Di antara yang tewas adalah warga sipil, termasuk perempuan dan anak-anak, yang menonton parade militer, kata kantor berita Irna.
Salah satunya adalah bocah perempuan berusia empat tahun dan seorang veteran militer yang menggunakan kursi roda, kata seorang juru bicara militer.
Wartawan lokal Behrad Ghasemi mengatakan kepada kantor berita Prancis AFP bahwa penembakan trus terjadi antara 10 dan 15 menit dan setidaknya satu dari penyerang mengenakan seragam Pengawal Revolusi.
"Awalnya kami pikir itu bagian dari parade, tetapi setelah sekitar 10 detik kami menyadari itu adalah serangan teroris karena sejumlah pengawal (pejabat) mulai melepaskan tembakan balasan," katanya.
"Semuanya menjadi kacau dan tentara mulai bergerak berlarian. Saya melihat seorang anak berusia empat tahun tertembak, dan juga seorang perempuan," tambahnya.

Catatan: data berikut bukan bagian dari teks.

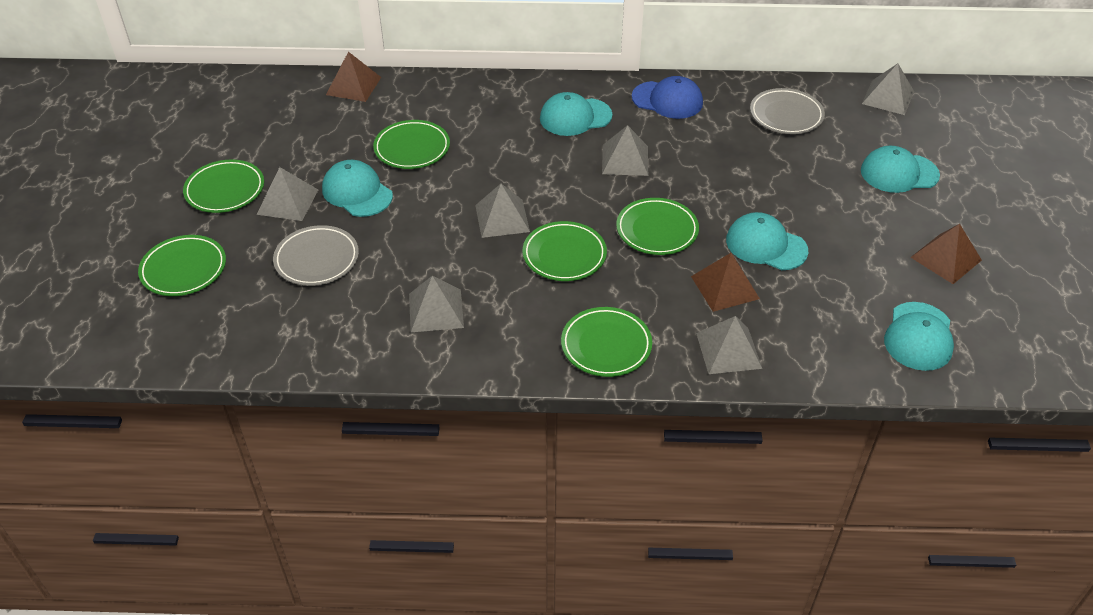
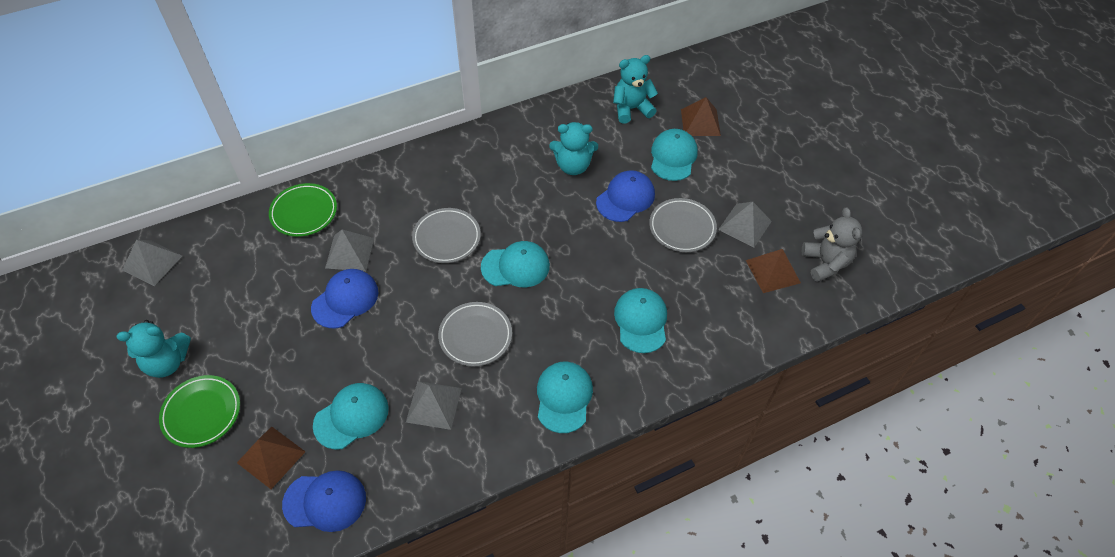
blue cap: [632,76,703,119] = 1 -> [282,470,366,532] [311,269,378,328] [596,170,655,222] = 3
green plate: [138,235,226,296] [183,160,264,213] [373,120,450,169] [523,221,607,281] [561,307,652,377] [616,198,699,255] = 6 -> [159,375,240,448] [269,183,337,237] = 2
grey plate: [273,225,359,286] [750,88,825,134] = 2 -> [412,208,481,263] [438,302,512,367] [649,198,717,252] = 3
grey pyramid: [257,167,318,221] [409,276,464,332] [475,184,530,238] [602,125,648,176] [696,316,762,374] [862,63,914,115] = 6 -> [122,240,182,286] [325,230,374,271] [406,381,462,430] [718,202,772,248] = 4
grey teddy bear: none = 0 -> [802,207,862,282] = 1
turquoise teddy bear: none = 0 -> [116,320,191,378] [549,122,598,175] [613,55,658,123] = 3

Keempat penyerang tewas, kata media pemerintah. Parade militer ini bagian dari sejumlah parade militer di berbagai kota di seantero negeri, sebagai bagian dari peringatan perang Iran-Irak 1980-1988.
Siapa di balik serangan itu?
Muncul berbagai tudingan, namun juga pengakuan yang saling berbeda. Seorang juru bicara Perlawanan Nasional Ahvaz, sebuah kelompok payung yang mengklaim membela hak-hak minoritas Arab di Khuzestan mengatakan, kelompok itu berada di balik serangan itu.

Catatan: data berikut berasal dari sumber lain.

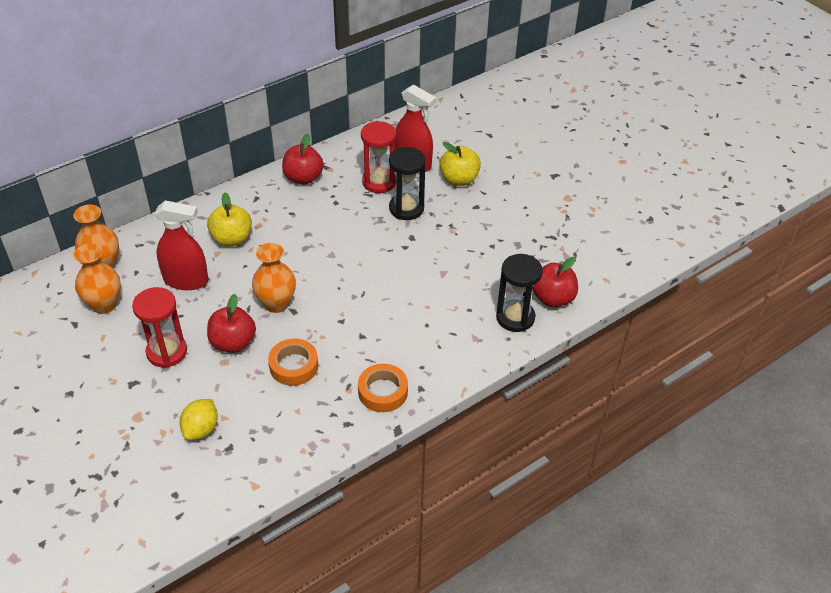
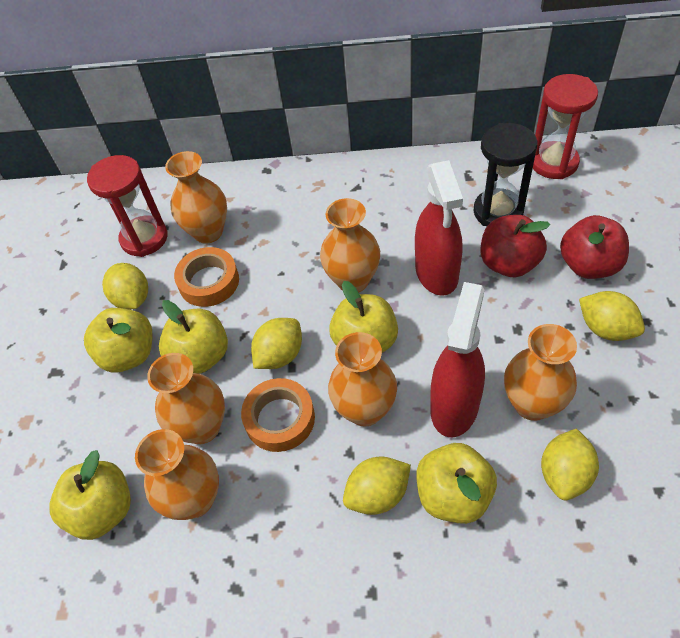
black hourglass: [389,147,426,220] [496,254,543,332] = 2 -> [474,123,538,227] = 1
orange vase: [73,205,119,268] [73,243,121,314] [252,243,296,313] = 3 -> [135,429,219,520] [147,353,225,444] [165,151,227,244] [320,198,380,292] [328,332,397,426] [504,324,577,421] = 6
red apple: [207,294,256,353] [282,134,324,185] [532,257,578,307] = 3 -> [481,215,550,277] [560,215,629,279] = 2
yellow apple: [207,192,252,246] [439,142,481,186] = 2 -> [49,450,131,540] [84,308,153,372] [159,300,228,374] [329,281,398,353] [416,443,497,524] = 5
yellow lemon: [180,399,218,440] = 1 -> [102,263,148,310] [251,318,302,369] [343,456,411,515] [541,428,599,500] [579,291,645,341] = 5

Juru bicara itu tidak menyebut apakah kelompok itu memiliki hubungan dengan negara lain. Kantor berita ISIS Amaq juga mengklaim bahwa ISIS adalah pelaku serangan itu, kendati tidak menyertakan bukti bahwa mereka memang terlibat.
Betapa pun, ISIS telah melancarkan serangan besar di Iran sebelumnya. Pada Juni tahun lalu, sejumlah pembom bunuh diri menyerang parlemen dan makam pendiri Republik Islam Ayatollah Khomeini, menewaskan 18 orang.

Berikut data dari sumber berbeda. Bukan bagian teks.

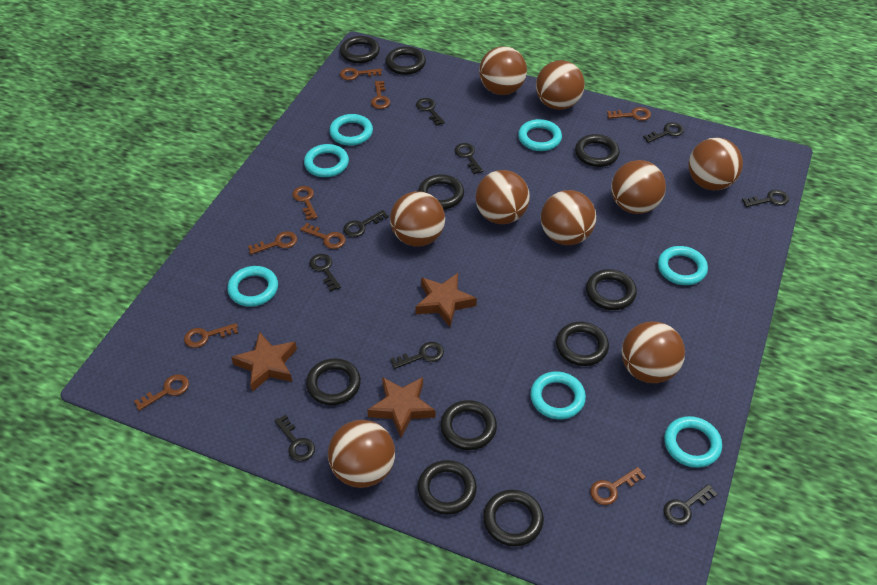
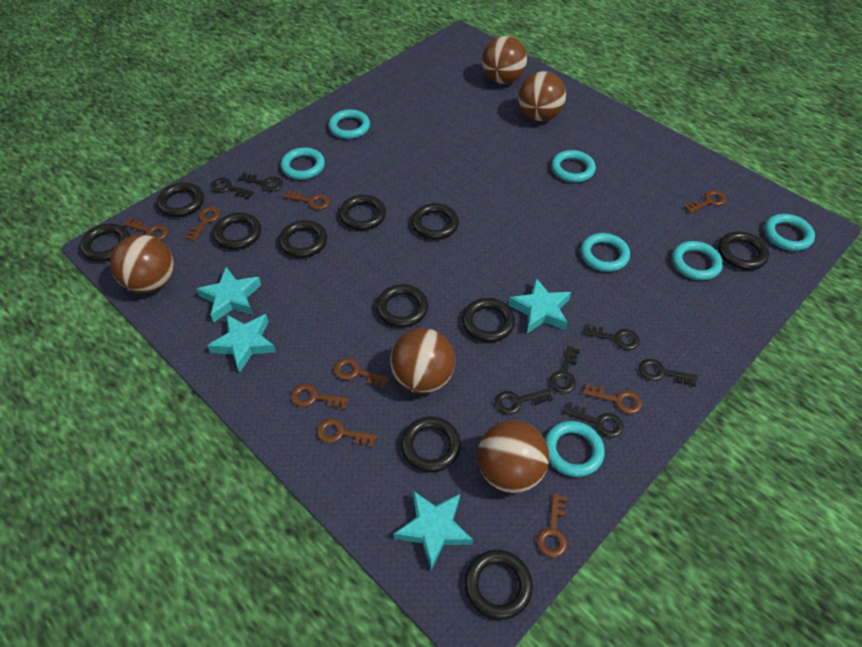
black key: [274,414,315,462] [309,254,341,291] [343,210,389,237] [390,342,444,369] [416,98,445,126] [454,143,483,174] [643,122,684,143] [663,484,717,525] [742,190,789,207] = 9 -> [210,178,254,199] [238,172,283,192] [495,389,553,414] [549,346,580,393] [564,402,623,437] [583,324,640,350] [639,359,698,386] = 7
black ring: [306,358,361,405] [340,36,380,63] [385,47,426,75] [418,174,464,209] [418,460,477,515] [440,400,497,450] [483,490,544,547] [556,322,609,366] [575,134,620,167] [586,269,637,310] = 10 -> [80,224,130,262] [157,182,204,217] [213,213,261,250] [279,220,327,258] [339,195,386,230] [376,284,428,328] [401,417,461,472] [412,203,459,240] [462,298,515,342] [465,550,533,620] [718,232,769,270] = 11
brown ball: [328,420,395,488] [390,191,445,247] [475,170,530,224] [479,46,527,95] [536,60,585,110] [541,190,596,245] [611,160,666,214] [621,321,685,383] [688,138,743,190] = 9 -> [110,234,174,293] [390,328,455,394] [477,420,550,493] [482,36,527,84] [518,71,566,121] = 5
brown star: [231,332,297,392] [367,377,435,438] [415,273,477,327] = 3 -> none = 0
turquoise star: none = 0 -> [196,267,261,322] [207,314,276,372] [393,491,473,570] [508,278,571,333] = 4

Pemerintah Iran dan para pejabat militer menunjuk negara-negara Teluk, AS dan Israel, yakni negara-negara yang berada dalam ketegangan dengan Iran sejak lama.
Seorang juru bicara Pengawal Revolusi menuduh bahwa para penyerang itu telah 'dilatih dan diorganisir oleh dua negara Teluk' dan memiliki hubungan dengan AS dan Israel.
AS dan Arab Saudi menuduh Iran mendukung pemberontak Houthi dalam konflik bersenjata di Yaman, di mana Arab Saudi dan Uni Emirat Arab terlibat secara militer memihak pemerintahan Presiden Abdrabbuh Mansour Hadi yang diakui secara internasional.